Work instruction: Copy out every line of the material below word for word, leaving out the pictures.

BEGIN Given data

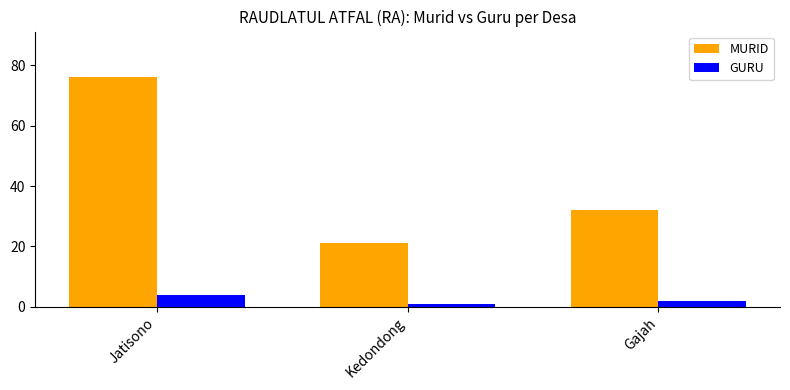

Which series has the largest total across all categories?

MURID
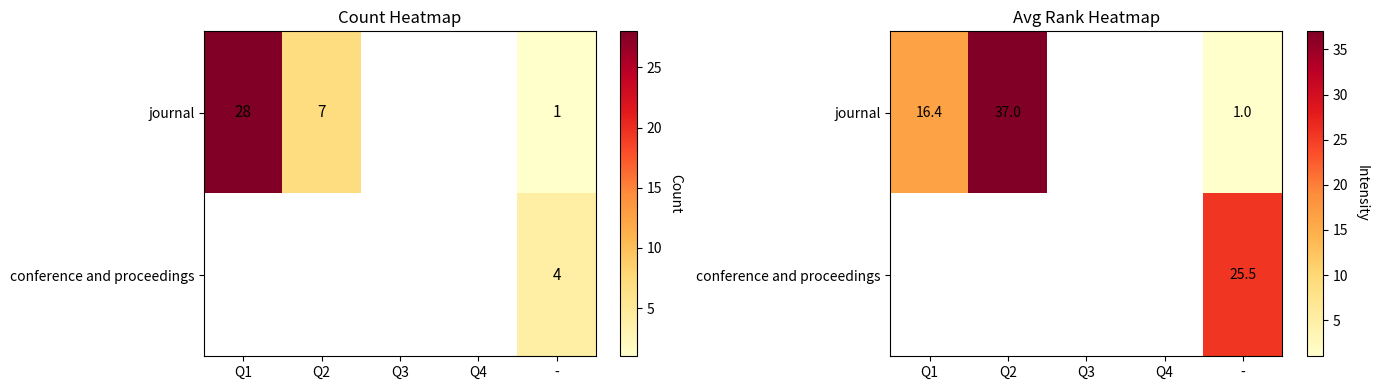

Is it true that journal equals 22.1 at Q1?

False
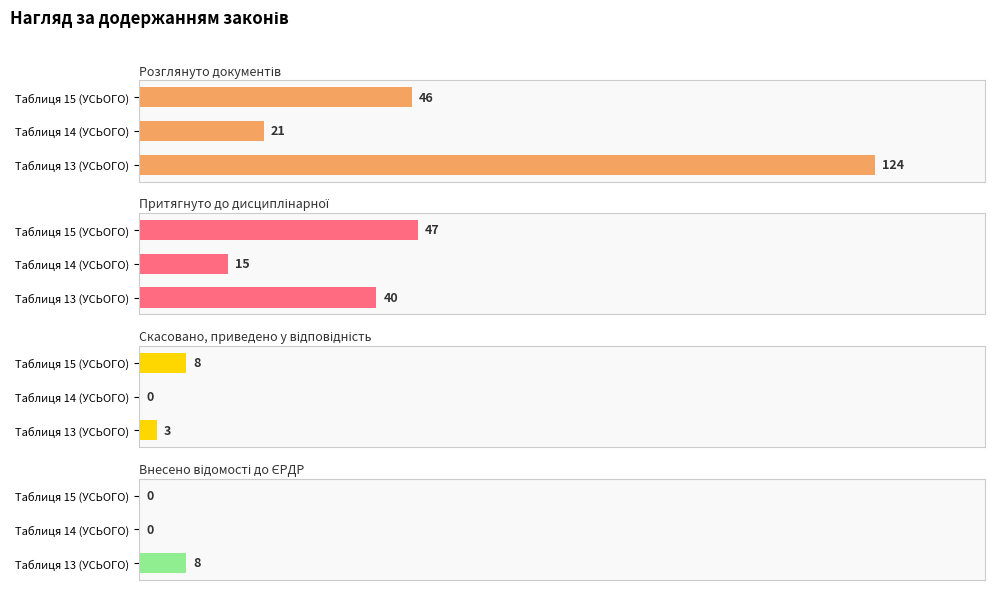

What are all the series names shown in the legend?

Розглянуто документів, Притягнуто до дисциплінарної, Скасовано, приведено у відповідність, Внесено відомості до ЄРДР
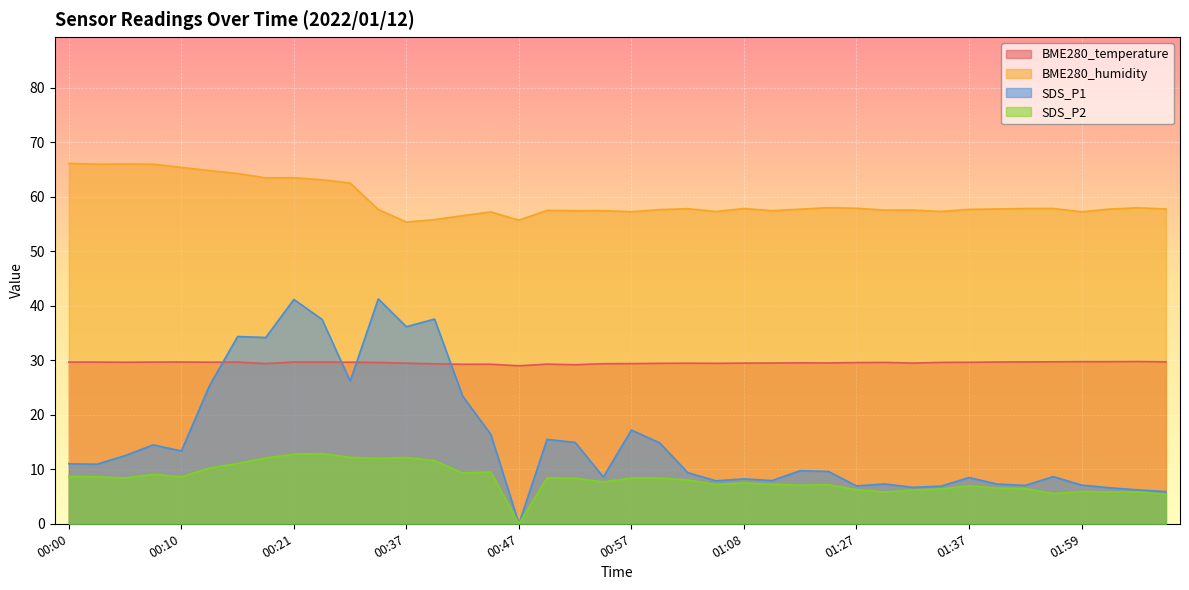

Reading right to left, transcribe all the data shown in this chart.

BME280_temperature: 29.7	29.8	29.7	29.7	29.7	29.7	29.7	29.6	29.6	29.5	29.6	29.6	29.5	29.5	29.5	29.5	29.4	29.4	29.4	29.4	29.4	29.2	29.3	29.0	29.3	29.2	29.3	29.4	29.6	29.6	29.6	29.7	29.4	29.7	29.6	29.7	29.7	29.6	29.7	29.7
BME280_humidity: 57.8	58.0	57.7	57.2	57.8	57.8	57.8	57.7	57.3	57.5	57.5	57.9	58.0	57.7	57.4	57.8	57.3	57.8	57.6	57.2	57.4	57.4	57.5	55.7	57.2	56.5	55.8	55.4	57.6	62.5	63.1	63.5	63.5	64.2	64.8	65.4	66.0	66.0	66.0	66.1
SDS_P1: 5.9	6.2	6.6	7.1	8.7	7.0	7.3	8.5	6.9	6.7	7.3	7.0	9.6	9.7	7.9	8.2	7.9	9.4	14.8	17.2	8.6	14.9	15.5	0.0	16.4	23.4	37.5	36.1	41.2	26.2	37.5	41.1	34.2	34.4	25.4	13.3	14.5	12.5	10.9	11.0
SDS_P2: 5.4	5.8	5.8	5.9	5.5	6.5	6.5	7.0	6.4	6.2	5.8	6.2	7.2	7.1	7.2	7.5	7.2	8.0	8.4	8.4	7.7	8.3	8.4	0.0	9.5	9.3	11.6	12.2	12.0	12.2	12.9	12.8	12.1	11.1	10.2	8.6	9.1	8.4	8.6	8.7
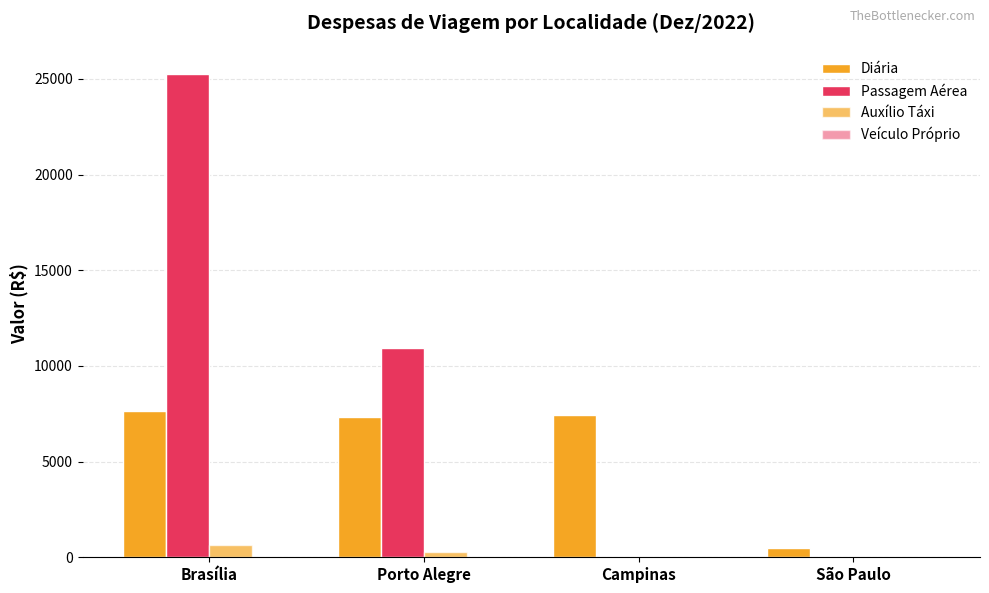

Count the number of categories in the chart.

4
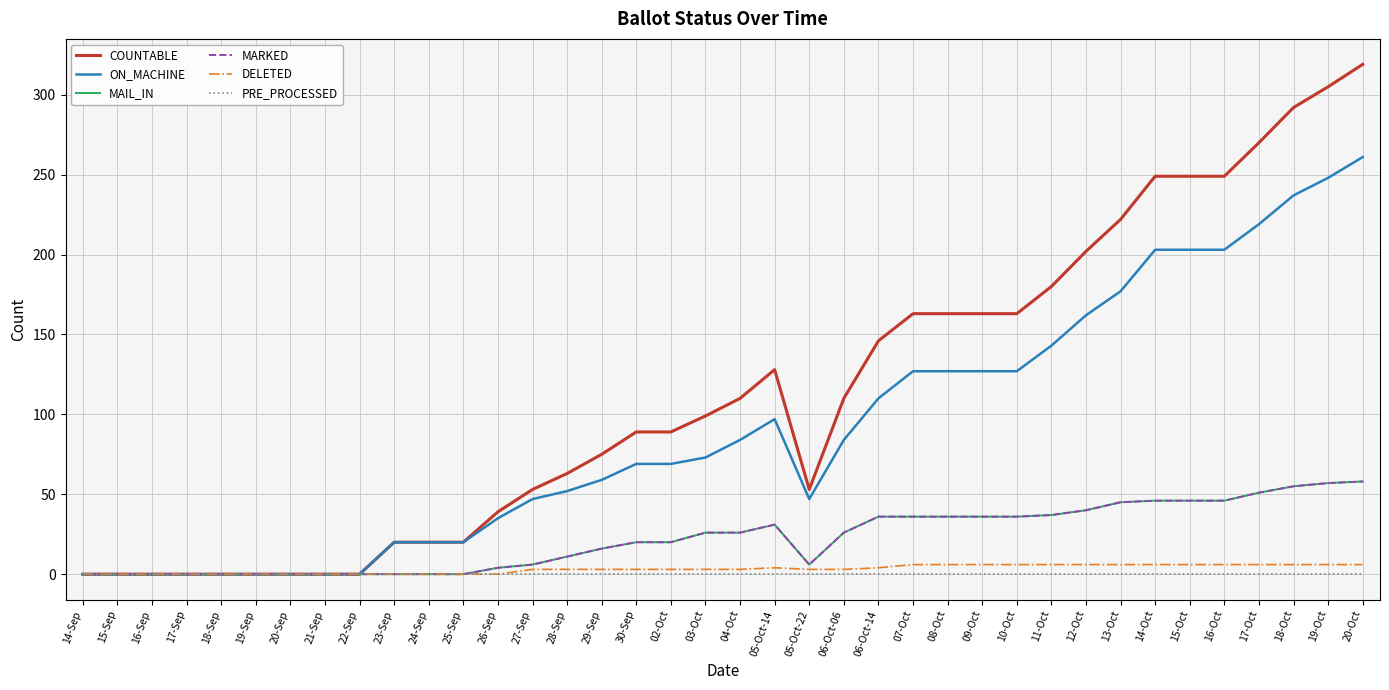

Does the chart have visible grid lines?

Yes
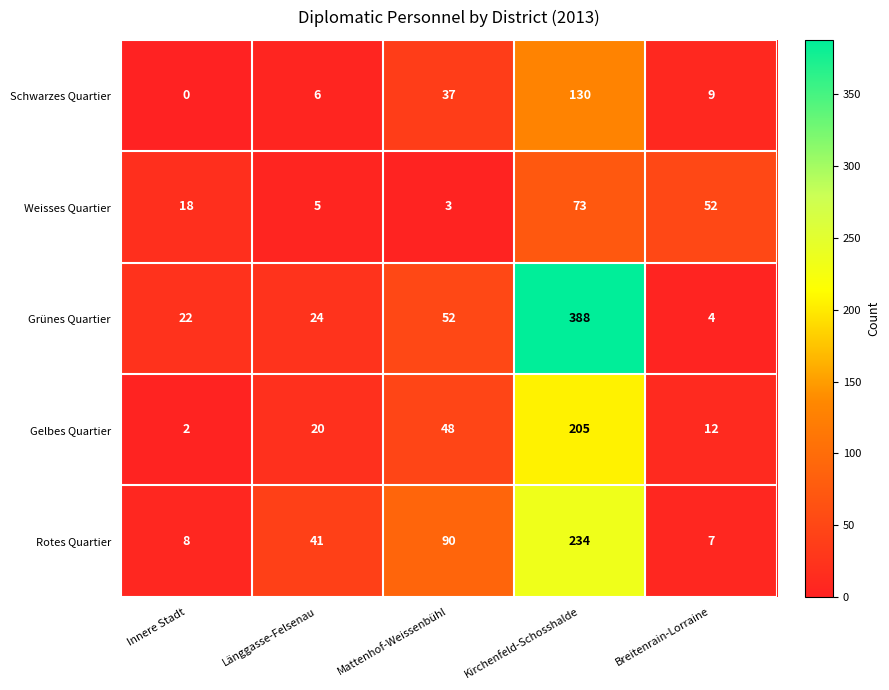

How many values in the Rotes Quartier series are below 41?

2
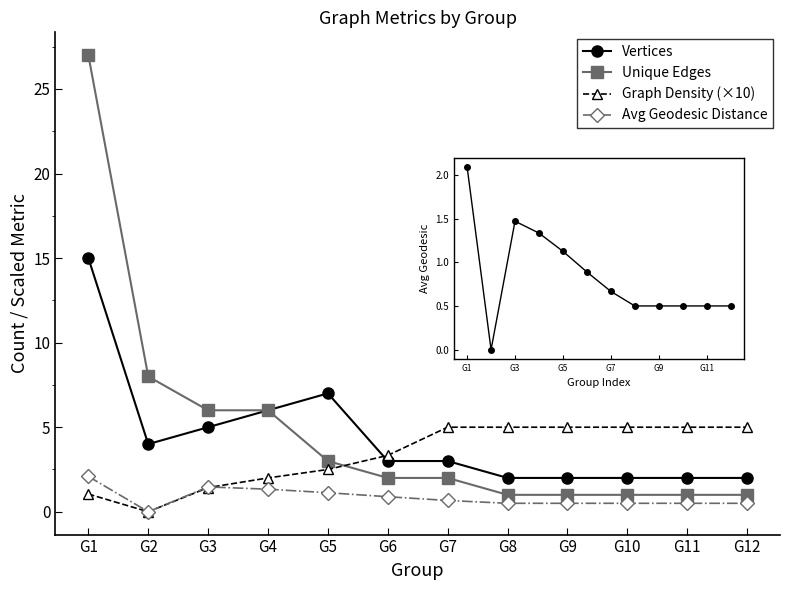

What is the sum of all Graph Density (×10) values?

40.3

END Given data

Written answer:
Which series has the largest total across all categories?

MURID

Is it true that journal equals 22.1 at Q1?

False

What are all the series names shown in the legend?

Розглянуто документів, Притягнуто до дисциплінарної, Скасовано, приведено у відповідність, Внесено відомості до ЄРДР

Reading right to left, transcribe all the data shown in this chart.

BME280_temperature: 29.7	29.8	29.7	29.7	29.7	29.7	29.7	29.6	29.6	29.5	29.6	29.6	29.5	29.5	29.5	29.5	29.4	29.4	29.4	29.4	29.4	29.2	29.3	29.0	29.3	29.2	29.3	29.4	29.6	29.6	29.6	29.7	29.4	29.7	29.6	29.7	29.7	29.6	29.7	29.7
BME280_humidity: 57.8	58.0	57.7	57.2	57.8	57.8	57.8	57.7	57.3	57.5	57.5	57.9	58.0	57.7	57.4	57.8	57.3	57.8	57.6	57.2	57.4	57.4	57.5	55.7	57.2	56.5	55.8	55.4	57.6	62.5	63.1	63.5	63.5	64.2	64.8	65.4	66.0	66.0	66.0	66.1
SDS_P1: 5.9	6.2	6.6	7.1	8.7	7.0	7.3	8.5	6.9	6.7	7.3	7.0	9.6	9.7	7.9	8.2	7.9	9.4	14.8	17.2	8.6	14.9	15.5	0.0	16.4	23.4	37.5	36.1	41.2	26.2	37.5	41.1	34.2	34.4	25.4	13.3	14.5	12.5	10.9	11.0
SDS_P2: 5.4	5.8	5.8	5.9	5.5	6.5	6.5	7.0	6.4	6.2	5.8	6.2	7.2	7.1	7.2	7.5	7.2	8.0	8.4	8.4	7.7	8.3	8.4	0.0	9.5	9.3	11.6	12.2	12.0	12.2	12.9	12.8	12.1	11.1	10.2	8.6	9.1	8.4	8.6	8.7

Count the number of categories in the chart.

4

Does the chart have visible grid lines?

Yes

How many values in the Rotes Quartier series are below 41?

2

What is the sum of all Graph Density (×10) values?

40.3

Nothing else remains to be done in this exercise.